5. Recommit to making your relationship work.

Emotional affairs often sprout from the fertile ground of relationship dissatisfaction. Now is the time to figure out where the two of you have been struggling and how to recreate your relationship now so that both of you can get your needs met. Consider seeing a couples therapist or taking a workshop together. Work through relationship self-help books to strengthen your foundation. Talk honestly about your wants, needs, and complaints. An affair can put your relationship on the brink; this is the time to lay it all out there and address all the problems.
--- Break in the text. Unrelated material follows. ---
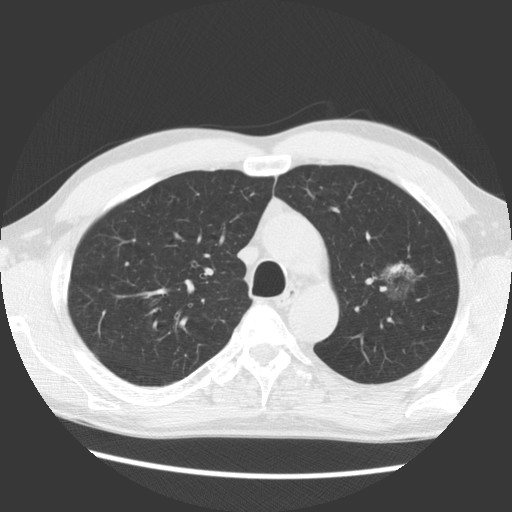
Low-dose screening chest CT, axial slice; baseline annual screen; lung window (W 1500 / L -600 HU); 2.5 mm slice thickness; standard (soft-tissue) reconstruction kernel (STANDARD); slice 98 of 138 in the series. Male, age 61 years at enrolment.
• Expert-annotated lung lesion, box from (x=356, y=239) to (x=441, y=314) px.
• Screening reader's record for this exam (one nodule recorded; not confirmed to be the boxed lesion): non-calcified nodule or mass ≥4 mm, left upper lobe, 17 × 14 mm, soft tissue attenuation.
• Lung cancer was diagnosed 1061 days after this screen (after the third annual screen): bronchiolo-alveolar adenocarcinoma, NOS, left upper lobe, well differentiated (G1), stage IB (AJCC 6th edition), 44 mm at pathology.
6. Know that trust will take time.

You don’t heal from an affair just because it ends and the offending partner apologizes. The person who had the affair has shown an ability to lie and hide things. It’s normal to struggle with trust, and there may be strong emotions (including both sadness and anger) for quite a while. What will move you through this is a combination of time and demonstrated change. The cheating partner needs to betrustworthy if they are going to earn trust. You both need to see that there is a new level of honesty, an ability to bring up and address unmet needs, and a recommitment to the partnership. Whatever laid the groundwork for the affair has to change, and that means both people have work to do to make sure the relationship is fulfilling to the other.

Affairs, both of the emotional and sexual varieties, are painful. But they can also be the impetus to tackle long-standing problems and transform your relationship for the better. If what you see is a fatal flaw of dishonesty or lack of commitment, use the affair as a chance to find a better relationship. But if you believe that yours is worth saving, take this as an opportunity to make important growth as a person and as a partner.